Clinical Data on Transcranial Magnetic Stimulation for the Treatment of Depression
TMS therapy was evaluated for efficacy, safety, and tolerability in the acute treatment of major depression in patients who had failed to receive benefit from prior antidepressant medications. A six-week, randomized, placebo-controlled, double-blind study was conducted to evaluate the use of TMS as a monotherapy. An analysis for predictors of response demonstrated that the patients with the best response to TMS therapy were those who had not benefited from one prior antidepressant medication at an adequate dose and duration in the current depressive episode.
This clinical study population was comprised of patients with unipolar, non-psychotic major depressive disorder. Almost all of them (97%) had suffered previous depression episodes. These patients also had an extensive treatment history without satisfactory improvement. They had received a median of 4 total prior antidepressant treatment attempts in the current episode, one of which achieved treatment adequacy at or above the minimal effective dose and duration. Thirty-five percent of the patients had a co-morbid anxiety disorder and all had moderate to severe depressive symptoms.

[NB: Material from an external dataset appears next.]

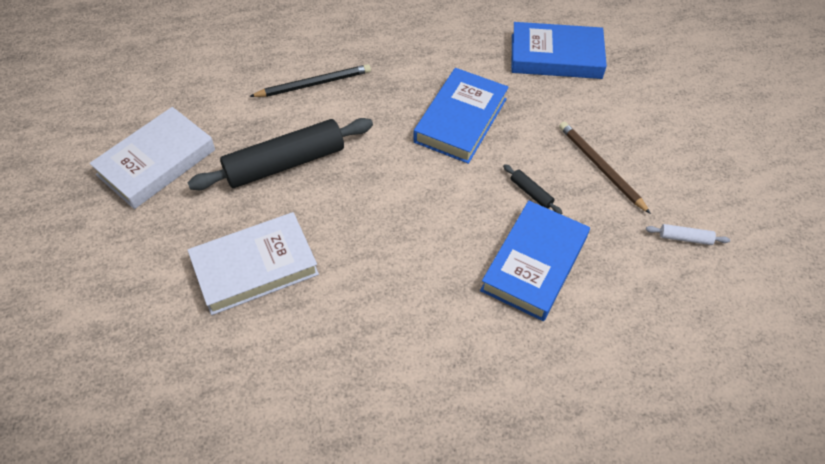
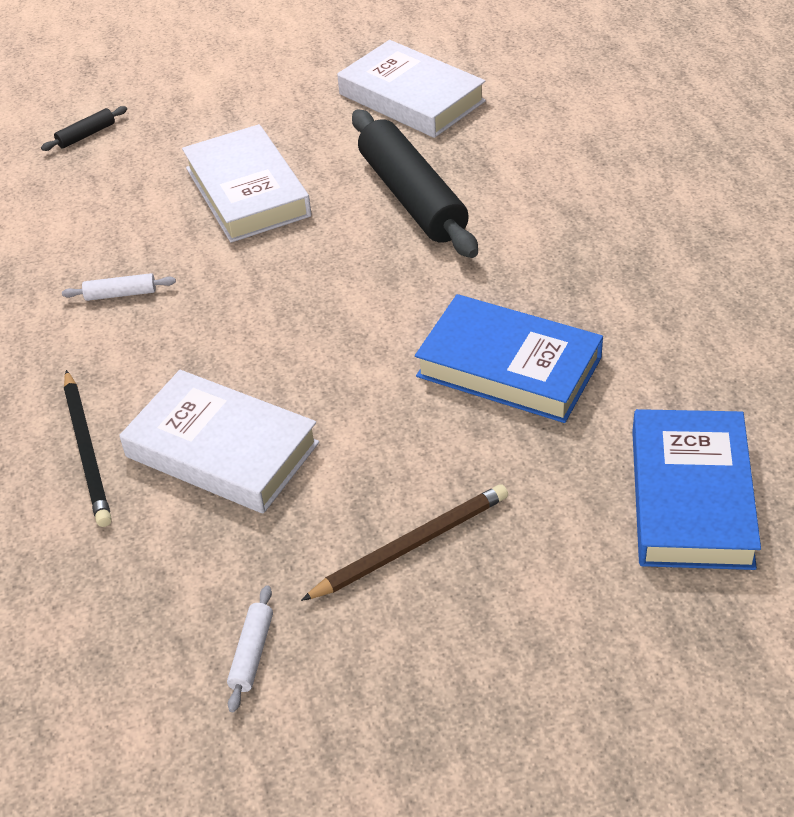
camera: 95 degrees right, 10 degrees down
(314, 84) = (568, 208): black pencil -> black pencil (87, 451)
(372, 347) = (120, 294): none -> white rolling pin
(531, 193) = (357, 450): black rolling pin -> black rolling pin (86, 135)
(534, 264) = (222, 450): blue book -> white book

In the indicated patient population, the following efficacy results were observed in the randomized, controlled study:
The primary efficacy measure, the Montgomery-Asberg Depression Rating Scale (MADRS) symptom score change at four weeks, was statistically significant compared to placebo (p=0.0006), for TMS-treated patients. Similar results were observed with the Hamilton Depression Rating Scale (HAMD).
TMS therapy-treated patients had statistically significant response and remission rates, which were approximately twice the rate of placebo-treated patients.
In an open-label clinical trial, which is most like real-world practice, 1 in 2 patients suffering from depression improved significantly, and 1 in 3 patients were completely free of depression symptoms after six weeks of treatment.